Vernengo falleció a principios de abril de 2025 y no pudo llegar a ver al menos un tiro para el lado de la justicia, que la CAME festejó como un éxito propio y no sin razón, porque las entidades tradicionales de la Mesa de Enlace casi no han tenido este tema en su agenda. “Otro histórico reclamo de CAME se concretó: 10,5% de IVA en tarifas de riego agroindustrial”, dice el comunicado de la entidad empresaria.
Murió Pablo Vernengo y las economías regionales se quedaron sin quien las explique y las defienda
Esa rebaja del IVA a la electricidad utilizada para el riego no fue una ley en sí misma sino parte de la reforma laboral que impulsó el Ejecutivo y aprobó el Congreso.

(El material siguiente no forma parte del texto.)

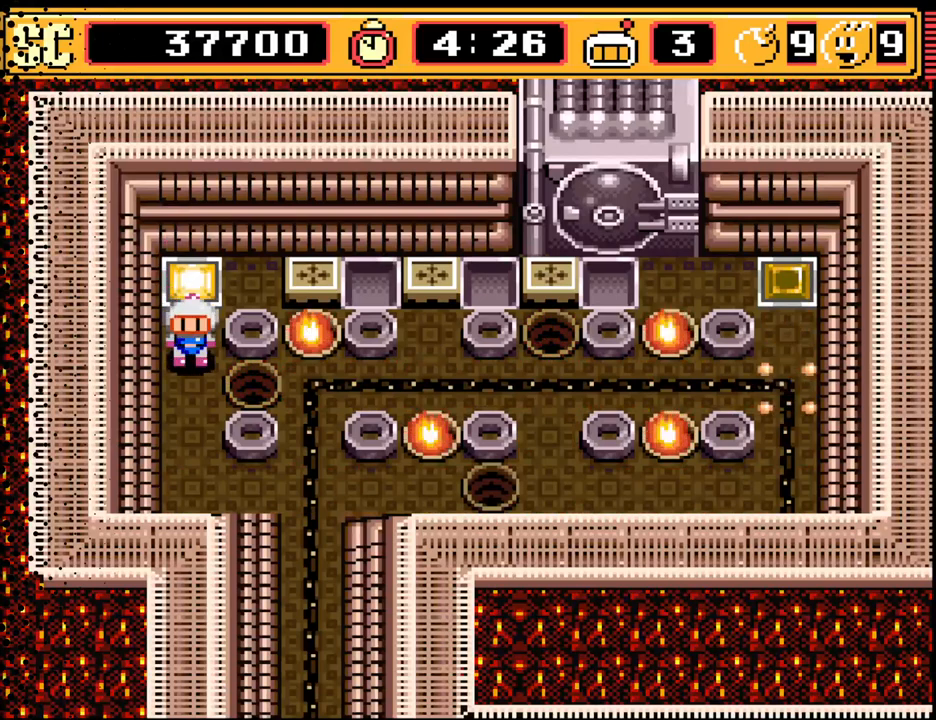
{"buttons": ["DPAD_UP"], "events": [[400, "DPAD_UP", "down"]]}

“Si bien la Ley de Modernización Labor 27.802 había dado respuesta a uno de los reclamos históricos de los regantes electrodependientes nucleados en el sector de Economías Regionales de la CAME, reduciendo la alícuota del IVA del 27% al 10,5%, los productores estaban a la espera de su implementación”, explicó la entidad, que puso manos a la obra para que se cumpliera. .
Así sucedió que “en distintas provincias del país, distribuidoras y comercializadoras de energía eléctrica informaron a los usuarios los trámites a realizar para poder aplicar la nueva alícuota”.
“El beneficio más destacable de esta modificación impositiva es que otorga una mayor liquidez mensual a las empresas, con un significativo ahorro financiero en actividades agropecuarias con producciones anuales o bianuales”, aseguró el director del sector de Economías Regionales de CAME, Eduardo Rodríguez.
La energía es un insumo crítico en la agroindustria, sobre todo en las producciones electrointensivas. En la olivicultura, por ejemplo, tiene una incidencia estimada del 25% en la estructura de costos fijos.
“Desde CAME celebramos este logro, fruto de más de una década de gestión comprometida con la mejora de la rentabilidad y competitividad de los productores pymes agropecuarios. El próximo paso será obtener incentivos para reconvertirnos a renovables”, agregó Rodríguez.